Given problem —
Quote all of the lines below word for word.

Raw data —
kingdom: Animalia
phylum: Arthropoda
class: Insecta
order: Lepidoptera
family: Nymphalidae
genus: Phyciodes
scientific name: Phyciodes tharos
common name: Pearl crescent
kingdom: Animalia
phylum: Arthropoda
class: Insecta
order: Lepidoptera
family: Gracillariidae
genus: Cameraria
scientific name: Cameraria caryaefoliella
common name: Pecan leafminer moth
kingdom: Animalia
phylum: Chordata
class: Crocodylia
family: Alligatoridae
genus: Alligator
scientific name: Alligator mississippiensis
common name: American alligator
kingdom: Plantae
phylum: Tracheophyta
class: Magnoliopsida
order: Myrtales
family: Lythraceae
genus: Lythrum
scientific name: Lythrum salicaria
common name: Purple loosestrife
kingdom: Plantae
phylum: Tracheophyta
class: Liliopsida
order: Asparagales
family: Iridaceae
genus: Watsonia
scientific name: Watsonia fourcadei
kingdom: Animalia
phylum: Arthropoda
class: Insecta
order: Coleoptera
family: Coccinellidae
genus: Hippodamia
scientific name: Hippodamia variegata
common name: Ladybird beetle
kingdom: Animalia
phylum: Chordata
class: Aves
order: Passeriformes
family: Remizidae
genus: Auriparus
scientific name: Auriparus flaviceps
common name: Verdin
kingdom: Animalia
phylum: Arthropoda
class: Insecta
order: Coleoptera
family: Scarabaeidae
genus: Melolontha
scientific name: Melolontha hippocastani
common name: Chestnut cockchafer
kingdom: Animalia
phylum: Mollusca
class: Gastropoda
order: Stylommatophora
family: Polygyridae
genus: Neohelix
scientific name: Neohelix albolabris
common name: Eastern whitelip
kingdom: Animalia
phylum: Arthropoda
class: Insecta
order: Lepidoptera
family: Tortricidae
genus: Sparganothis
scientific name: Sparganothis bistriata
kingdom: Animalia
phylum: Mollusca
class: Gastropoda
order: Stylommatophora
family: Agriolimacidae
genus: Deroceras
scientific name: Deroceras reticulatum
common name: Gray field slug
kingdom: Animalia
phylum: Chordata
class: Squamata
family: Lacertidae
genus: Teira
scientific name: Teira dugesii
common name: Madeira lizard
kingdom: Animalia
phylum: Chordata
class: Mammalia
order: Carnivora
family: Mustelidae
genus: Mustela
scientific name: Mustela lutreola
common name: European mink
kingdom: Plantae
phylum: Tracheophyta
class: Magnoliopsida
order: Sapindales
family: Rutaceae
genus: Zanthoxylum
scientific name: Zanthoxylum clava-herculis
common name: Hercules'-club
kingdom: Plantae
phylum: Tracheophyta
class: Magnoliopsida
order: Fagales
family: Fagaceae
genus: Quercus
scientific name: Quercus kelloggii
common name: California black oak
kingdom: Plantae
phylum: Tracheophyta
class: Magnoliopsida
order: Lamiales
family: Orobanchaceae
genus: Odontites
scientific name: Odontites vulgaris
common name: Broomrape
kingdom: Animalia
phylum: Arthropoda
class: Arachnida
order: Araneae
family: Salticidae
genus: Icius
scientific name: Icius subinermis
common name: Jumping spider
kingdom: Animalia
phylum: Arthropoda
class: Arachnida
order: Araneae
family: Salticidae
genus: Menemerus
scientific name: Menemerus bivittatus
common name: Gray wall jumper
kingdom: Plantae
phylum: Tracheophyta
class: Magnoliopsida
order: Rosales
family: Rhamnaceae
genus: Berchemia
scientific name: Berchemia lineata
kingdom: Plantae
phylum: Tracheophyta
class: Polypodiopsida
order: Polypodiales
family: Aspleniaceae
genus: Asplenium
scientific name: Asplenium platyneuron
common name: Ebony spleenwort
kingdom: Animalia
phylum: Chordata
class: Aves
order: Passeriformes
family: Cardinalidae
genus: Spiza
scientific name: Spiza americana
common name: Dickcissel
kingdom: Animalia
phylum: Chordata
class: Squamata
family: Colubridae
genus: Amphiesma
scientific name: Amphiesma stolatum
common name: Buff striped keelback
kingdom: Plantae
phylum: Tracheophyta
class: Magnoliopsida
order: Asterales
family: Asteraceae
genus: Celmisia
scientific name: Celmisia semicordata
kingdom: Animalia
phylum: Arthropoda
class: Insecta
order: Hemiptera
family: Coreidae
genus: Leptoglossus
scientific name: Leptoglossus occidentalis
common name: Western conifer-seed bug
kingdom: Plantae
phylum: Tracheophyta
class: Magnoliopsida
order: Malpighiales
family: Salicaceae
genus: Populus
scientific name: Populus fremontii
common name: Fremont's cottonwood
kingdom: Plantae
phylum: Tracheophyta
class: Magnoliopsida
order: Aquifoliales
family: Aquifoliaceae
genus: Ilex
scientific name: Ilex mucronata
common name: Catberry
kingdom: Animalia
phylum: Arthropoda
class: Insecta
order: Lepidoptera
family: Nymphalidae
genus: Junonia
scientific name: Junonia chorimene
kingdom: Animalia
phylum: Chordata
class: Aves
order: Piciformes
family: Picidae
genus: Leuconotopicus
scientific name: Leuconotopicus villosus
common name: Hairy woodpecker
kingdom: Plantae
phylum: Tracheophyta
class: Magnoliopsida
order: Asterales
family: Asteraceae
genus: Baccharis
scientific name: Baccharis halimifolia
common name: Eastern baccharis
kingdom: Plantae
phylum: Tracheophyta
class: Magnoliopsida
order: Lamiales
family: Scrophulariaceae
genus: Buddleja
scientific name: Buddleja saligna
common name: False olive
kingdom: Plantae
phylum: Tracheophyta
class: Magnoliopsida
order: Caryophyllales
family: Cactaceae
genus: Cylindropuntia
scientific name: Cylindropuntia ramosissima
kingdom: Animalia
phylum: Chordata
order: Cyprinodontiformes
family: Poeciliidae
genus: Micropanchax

Result —
kingdom: Animalia
phylum: Arthropoda
class: Insecta
order: Lepidoptera
family: Nymphalidae
genus: Phyciodes
scientific name: Phyciodes tharos
common name: Pearl crescent
kingdom: Animalia
phylum: Arthropoda
class: Insecta
order: Lepidoptera
family: Gracillariidae
genus: Cameraria
scientific name: Cameraria caryaefoliella
common name: Pecan leafminer moth
kingdom: Animalia
phylum: Chordata
class: Crocodylia
family: Alligatoridae
genus: Alligator
scientific name: Alligator mississippiensis
common name: American alligator
kingdom: Plantae
phylum: Tracheophyta
class: Magnoliopsida
order: Myrtales
family: Lythraceae
genus: Lythrum
scientific name: Lythrum salicaria
common name: Purple loosestrife
kingdom: Plantae
phylum: Tracheophyta
class: Liliopsida
order: Asparagales
family: Iridaceae
genus: Watsonia
scientific name: Watsonia fourcadei
kingdom: Animalia
phylum: Arthropoda
class: Insecta
order: Coleoptera
family: Coccinellidae
genus: Hippodamia
scientific name: Hippodamia variegata
common name: Ladybird beetle
kingdom: Animalia
phylum: Chordata
class: Aves
order: Passeriformes
family: Remizidae
genus: Auriparus
scientific name: Auriparus flaviceps
common name: Verdin
kingdom: Animalia
phylum: Arthropoda
class: Insecta
order: Coleoptera
family: Scarabaeidae
genus: Melolontha
scientific name: Melolontha hippocastani
common name: Chestnut cockchafer
kingdom: Animalia
phylum: Mollusca
class: Gastropoda
order: Stylommatophora
family: Polygyridae
genus: Neohelix
scientific name: Neohelix albolabris
common name: Eastern whitelip
kingdom: Animalia
phylum: Arthropoda
class: Insecta
order: Lepidoptera
family: Tortricidae
genus: Sparganothis
scientific name: Sparganothis bistriata
kingdom: Animalia
phylum: Mollusca
class: Gastropoda
order: Stylommatophora
family: Agriolimacidae
genus: Deroceras
scientific name: Deroceras reticulatum
common name: Gray field slug
kingdom: Animalia
phylum: Chordata
class: Squamata
family: Lacertidae
genus: Teira
scientific name: Teira dugesii
common name: Madeira lizard
kingdom: Animalia
phylum: Chordata
class: Mammalia
order: Carnivora
family: Mustelidae
genus: Mustela
scientific name: Mustela lutreola
common name: European mink
kingdom: Plantae
phylum: Tracheophyta
class: Magnoliopsida
order: Sapindales
family: Rutaceae
genus: Zanthoxylum
scientific name: Zanthoxylum clava-herculis
common name: Hercules'-club
kingdom: Plantae
phylum: Tracheophyta
class: Magnoliopsida
order: Fagales
family: Fagaceae
genus: Quercus
scientific name: Quercus kelloggii
common name: California black oak
kingdom: Plantae
phylum: Tracheophyta
class: Magnoliopsida
order: Lamiales
family: Orobanchaceae
genus: Odontites
scientific name: Odontites vulgaris
common name: Broomrape
kingdom: Animalia
phylum: Arthropoda
class: Arachnida
order: Araneae
family: Salticidae
genus: Icius
scientific name: Icius subinermis
common name: Jumping spider
kingdom: Animalia
phylum: Arthropoda
class: Arachnida
order: Araneae
family: Salticidae
genus: Menemerus
scientific name: Menemerus bivittatus
common name: Gray wall jumper
kingdom: Plantae
phylum: Tracheophyta
class: Magnoliopsida
order: Rosales
family: Rhamnaceae
genus: Berchemia
scientific name: Berchemia lineata
kingdom: Plantae
phylum: Tracheophyta
class: Polypodiopsida
order: Polypodiales
family: Aspleniaceae
genus: Asplenium
scientific name: Asplenium platyneuron
common name: Ebony spleenwort
kingdom: Animalia
phylum: Chordata
class: Aves
order: Passeriformes
family: Cardinalidae
genus: Spiza
scientific name: Spiza americana
common name: Dickcissel
kingdom: Animalia
phylum: Chordata
class: Squamata
family: Colubridae
genus: Amphiesma
scientific name: Amphiesma stolatum
common name: Buff striped keelback
kingdom: Plantae
phylum: Tracheophyta
class: Magnoliopsida
order: Asterales
family: Asteraceae
genus: Celmisia
scientific name: Celmisia semicordata
kingdom: Animalia
phylum: Arthropoda
class: Insecta
order: Hemiptera
family: Coreidae
genus: Leptoglossus
scientific name: Leptoglossus occidentalis
common name: Western conifer-seed bug
kingdom: Plantae
phylum: Tracheophyta
class: Magnoliopsida
order: Malpighiales
family: Salicaceae
genus: Populus
scientific name: Populus fremontii
common name: Fremont's cottonwood
kingdom: Plantae
phylum: Tracheophyta
class: Magnoliopsida
order: Aquifoliales
family: Aquifoliaceae
genus: Ilex
scientific name: Ilex mucronata
common name: Catberry
kingdom: Animalia
phylum: Arthropoda
class: Insecta
order: Lepidoptera
family: Nymphalidae
genus: Junonia
scientific name: Junonia chorimene
kingdom: Animalia
phylum: Chordata
class: Aves
order: Piciformes
family: Picidae
genus: Leuconotopicus
scientific name: Leuconotopicus villosus
common name: Hairy woodpecker
kingdom: Plantae
phylum: Tracheophyta
class: Magnoliopsida
order: Asterales
family: Asteraceae
genus: Baccharis
scientific name: Baccharis halimifolia
common name: Eastern baccharis
kingdom: Plantae
phylum: Tracheophyta
class: Magnoliopsida
order: Lamiales
family: Scrophulariaceae
genus: Buddleja
scientific name: Buddleja saligna
common name: False olive
kingdom: Plantae
phylum: Tracheophyta
class: Magnoliopsida
order: Caryophyllales
family: Cactaceae
genus: Cylindropuntia
scientific name: Cylindropuntia ramosissima
kingdom: Animalia
phylum: Chordata
order: Cyprinodontiformes
family: Poeciliidae
genus: Micropanchax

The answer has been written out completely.